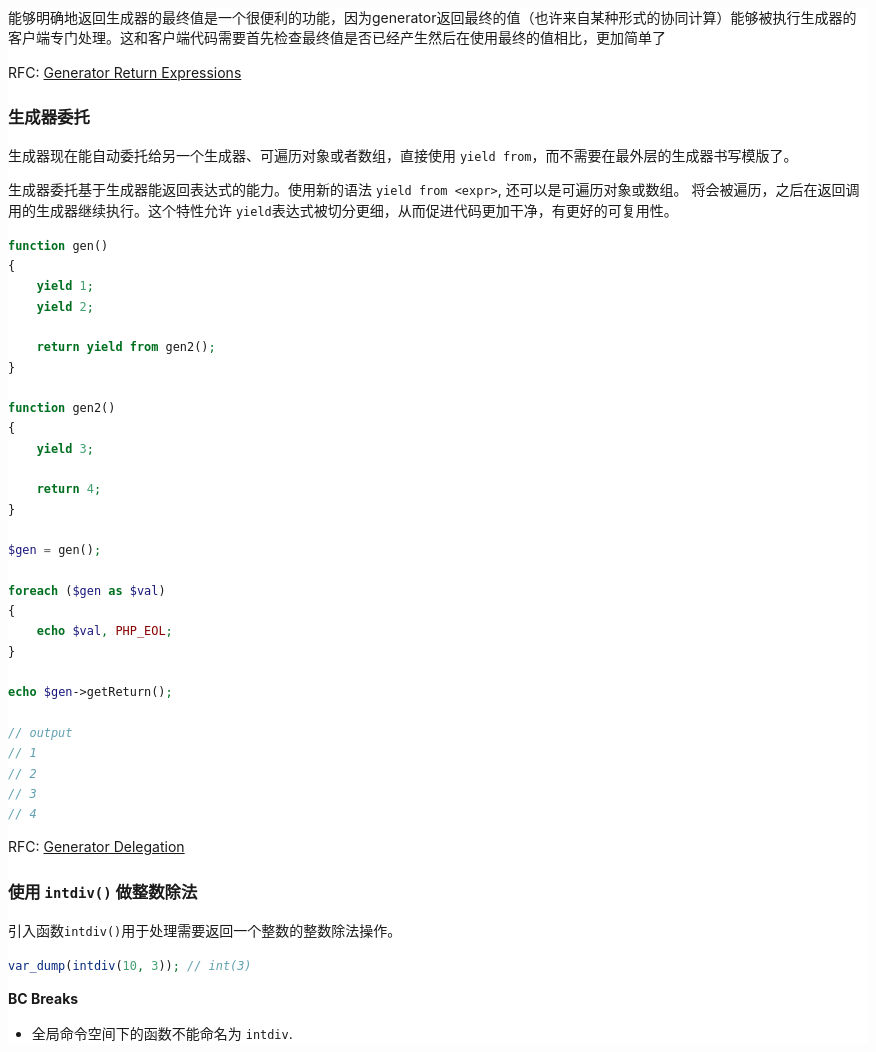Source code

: 能够明确地返回生成器的最终值是一个很便利的功能，因为generator返回最终的值（也许来自某种形式的协同计算）能够被执行生成器的客户端专门处理。这和客户端代码需要首先检查最终值是否已经产生然后在使用最终的值相比，更加简单了

RFC: [Generator Return Expressions](https://wiki.php.net/rfc/generator-return-expressions)

### 生成器委托

生成器现在能自动委托给另一个生成器、可遍历对象或者数组，直接使用 `yield from`，而不需要在最外层的生成器书写模版了。

生成器委托基于生成器能返回表达式的能力。使用新的语法 `yield from <expr>`, <expr>还可以是可遍历对象或数组。 <expr>将会被遍历，之后在返回调用的生成器继续执行。这个特性允许 `yield`表达式被切分更细，从而促进代码更加干净，有更好的可复用性。

```PHP
function gen()
{
    yield 1;
    yield 2;

    return yield from gen2();
}

function gen2()
{
    yield 3;

    return 4;
}

$gen = gen();

foreach ($gen as $val)
{
    echo $val, PHP_EOL;
}

echo $gen->getReturn();

// output
// 1
// 2
// 3
// 4
```

RFC: [Generator Delegation](https://wiki.php.net/rfc/generator-delegation)

### 使用 `intdiv()` 做整数除法

引入函数`intdiv()`用于处理需要返回一个整数的整数除法操作。

```PHP
var_dump(intdiv(10, 3)); // int(3)
```

**BC Breaks**
 - 全局命令空间下的函数不能命名为 `intdiv`.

-- TASK TO CARRY OUT --
Would you copy out every line in the records that includes the string "wiki"?

-- ANSWER --
RFC: [Generator Return Expressions](https://wiki.php.net/rfc/generator-return-expressions)
RFC: [Generator Delegation](https://wiki.php.net/rfc/generator-delegation)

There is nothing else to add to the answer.